For PNP as per my knowledge first we need to make an express entry EOI. Then when accepted. Then you can apply for PNP based on each province.
The provincial nomination is case to case based on each province.
The timing and needs to match & the skills also need to be matched.
Please can you someone share some light on the operational process.
I mean how does Express entry and PNP come in sync. I'm aware PNP is separate application & fees & admin process.

3.
Currently as per my estimations (IELTS) calculations is not 442 (approx cut off for ITA) Its around 430 or so Although if I score well I should be around 440.
What happens in case the total points do not meet ITA cut off. the application will be in their records.
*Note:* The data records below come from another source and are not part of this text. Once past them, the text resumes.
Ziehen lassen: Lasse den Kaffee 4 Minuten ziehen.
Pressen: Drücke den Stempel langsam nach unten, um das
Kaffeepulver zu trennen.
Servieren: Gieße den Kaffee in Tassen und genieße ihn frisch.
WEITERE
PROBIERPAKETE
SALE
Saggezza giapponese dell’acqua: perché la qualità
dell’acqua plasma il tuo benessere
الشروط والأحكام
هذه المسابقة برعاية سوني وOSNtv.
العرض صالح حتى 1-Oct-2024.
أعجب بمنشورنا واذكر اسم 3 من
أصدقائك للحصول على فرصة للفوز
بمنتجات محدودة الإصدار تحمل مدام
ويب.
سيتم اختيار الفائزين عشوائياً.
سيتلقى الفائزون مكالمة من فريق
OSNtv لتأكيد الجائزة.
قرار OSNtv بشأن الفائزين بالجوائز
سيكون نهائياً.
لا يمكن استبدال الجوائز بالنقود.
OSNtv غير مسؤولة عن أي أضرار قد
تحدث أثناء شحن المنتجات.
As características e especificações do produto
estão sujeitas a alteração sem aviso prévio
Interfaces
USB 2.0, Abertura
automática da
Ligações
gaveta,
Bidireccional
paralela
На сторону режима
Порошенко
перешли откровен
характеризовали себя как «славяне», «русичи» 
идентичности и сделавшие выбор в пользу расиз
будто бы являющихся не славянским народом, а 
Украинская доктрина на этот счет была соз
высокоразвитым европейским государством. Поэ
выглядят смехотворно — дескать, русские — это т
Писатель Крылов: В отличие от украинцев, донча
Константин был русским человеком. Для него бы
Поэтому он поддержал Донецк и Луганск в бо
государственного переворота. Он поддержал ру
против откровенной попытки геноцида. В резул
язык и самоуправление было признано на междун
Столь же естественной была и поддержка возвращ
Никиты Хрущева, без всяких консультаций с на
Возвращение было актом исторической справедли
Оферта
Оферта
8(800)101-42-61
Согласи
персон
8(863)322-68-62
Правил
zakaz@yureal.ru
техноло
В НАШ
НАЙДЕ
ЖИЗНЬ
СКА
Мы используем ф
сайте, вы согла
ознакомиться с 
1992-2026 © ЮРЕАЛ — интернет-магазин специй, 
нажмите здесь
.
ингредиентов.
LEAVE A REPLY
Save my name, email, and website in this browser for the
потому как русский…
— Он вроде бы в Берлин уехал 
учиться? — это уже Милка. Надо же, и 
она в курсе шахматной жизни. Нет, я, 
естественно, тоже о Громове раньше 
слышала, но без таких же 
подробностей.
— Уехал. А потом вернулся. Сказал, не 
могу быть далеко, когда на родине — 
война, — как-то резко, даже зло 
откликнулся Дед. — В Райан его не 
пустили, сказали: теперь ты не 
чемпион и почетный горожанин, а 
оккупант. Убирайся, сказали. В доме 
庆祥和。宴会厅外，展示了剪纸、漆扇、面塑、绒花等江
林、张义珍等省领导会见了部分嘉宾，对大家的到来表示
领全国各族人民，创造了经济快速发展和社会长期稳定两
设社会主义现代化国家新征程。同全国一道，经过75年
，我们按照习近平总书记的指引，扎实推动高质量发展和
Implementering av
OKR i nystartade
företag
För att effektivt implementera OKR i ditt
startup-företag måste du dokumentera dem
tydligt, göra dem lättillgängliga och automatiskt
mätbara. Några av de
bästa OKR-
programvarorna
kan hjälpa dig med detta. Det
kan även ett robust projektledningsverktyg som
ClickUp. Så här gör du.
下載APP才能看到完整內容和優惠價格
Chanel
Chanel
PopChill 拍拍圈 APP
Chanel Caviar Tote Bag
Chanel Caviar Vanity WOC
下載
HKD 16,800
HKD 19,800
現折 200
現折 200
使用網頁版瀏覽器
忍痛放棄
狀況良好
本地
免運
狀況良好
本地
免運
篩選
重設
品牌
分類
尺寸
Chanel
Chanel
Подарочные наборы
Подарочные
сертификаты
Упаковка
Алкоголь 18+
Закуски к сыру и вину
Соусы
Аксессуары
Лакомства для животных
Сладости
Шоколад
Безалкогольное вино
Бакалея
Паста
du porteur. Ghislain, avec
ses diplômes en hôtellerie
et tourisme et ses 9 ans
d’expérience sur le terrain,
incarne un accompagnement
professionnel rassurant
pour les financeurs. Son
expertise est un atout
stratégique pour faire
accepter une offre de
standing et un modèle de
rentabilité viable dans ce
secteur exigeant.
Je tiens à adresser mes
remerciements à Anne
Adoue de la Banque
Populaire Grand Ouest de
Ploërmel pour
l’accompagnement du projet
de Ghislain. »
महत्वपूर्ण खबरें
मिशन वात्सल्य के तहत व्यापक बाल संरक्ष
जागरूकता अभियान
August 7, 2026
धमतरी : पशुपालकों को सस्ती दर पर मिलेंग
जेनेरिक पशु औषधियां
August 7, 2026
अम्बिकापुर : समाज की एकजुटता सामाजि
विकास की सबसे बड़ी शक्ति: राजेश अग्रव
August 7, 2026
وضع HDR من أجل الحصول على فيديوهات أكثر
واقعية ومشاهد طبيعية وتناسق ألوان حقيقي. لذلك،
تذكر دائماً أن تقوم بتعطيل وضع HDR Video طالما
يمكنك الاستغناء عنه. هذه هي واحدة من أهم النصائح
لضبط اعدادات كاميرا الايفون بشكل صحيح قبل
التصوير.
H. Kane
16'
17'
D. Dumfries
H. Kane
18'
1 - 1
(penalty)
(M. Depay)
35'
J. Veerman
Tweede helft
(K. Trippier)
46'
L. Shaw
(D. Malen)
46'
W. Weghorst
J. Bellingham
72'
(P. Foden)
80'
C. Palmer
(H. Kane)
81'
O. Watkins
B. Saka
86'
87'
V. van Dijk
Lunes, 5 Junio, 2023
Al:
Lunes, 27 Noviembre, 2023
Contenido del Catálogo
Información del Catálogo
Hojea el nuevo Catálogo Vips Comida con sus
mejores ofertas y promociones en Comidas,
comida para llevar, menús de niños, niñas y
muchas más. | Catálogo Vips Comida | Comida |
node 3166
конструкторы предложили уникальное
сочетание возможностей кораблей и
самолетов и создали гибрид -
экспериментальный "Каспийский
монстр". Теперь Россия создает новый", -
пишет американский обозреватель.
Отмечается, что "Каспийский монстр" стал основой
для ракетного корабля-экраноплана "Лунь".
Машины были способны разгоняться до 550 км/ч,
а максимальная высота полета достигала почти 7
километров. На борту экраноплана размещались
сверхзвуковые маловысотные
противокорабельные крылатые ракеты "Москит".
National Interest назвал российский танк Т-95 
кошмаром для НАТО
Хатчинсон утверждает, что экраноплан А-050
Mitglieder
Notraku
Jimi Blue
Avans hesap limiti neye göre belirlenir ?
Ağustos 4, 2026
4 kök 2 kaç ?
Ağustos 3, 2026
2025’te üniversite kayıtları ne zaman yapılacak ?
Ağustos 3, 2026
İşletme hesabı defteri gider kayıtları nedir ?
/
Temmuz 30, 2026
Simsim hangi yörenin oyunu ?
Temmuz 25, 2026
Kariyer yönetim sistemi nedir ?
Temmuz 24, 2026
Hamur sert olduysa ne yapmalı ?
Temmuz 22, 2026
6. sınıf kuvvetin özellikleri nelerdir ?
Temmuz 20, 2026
Do I have a deadline in between time to improve my scores by giving IELTS & getting better points?
Does it make sense to apply first then re take the test or get good points only then apply.

Thank you all for your support.


----------



## IcemanSG (Jul 22, 2018)

Hello folks.

Please can anyone share info or direct me would be much greatfull

Sent from my SM-G935F using Tapatalk


----------



## IcemanSG (Jul 22, 2018)

*2171 education requirements*

As per CIC website --

Employment requirements
A bachelor's degree in computer science, computer systems engineering, software engineering, business administration or a related discipline or Completion of a college program in computer science is usually required.
Experience as a computer programmer is usually required.
Certification or training provided by software vendors may be required by some employers.

So Business Administration is mentioned. But will it be MBA IT or is it Computer s Plus IT MBA .
Ive studied Management through out Grad in international Biz & MBA finance & worked as BA for Financial projects. Hope its accepted.

TIA


----------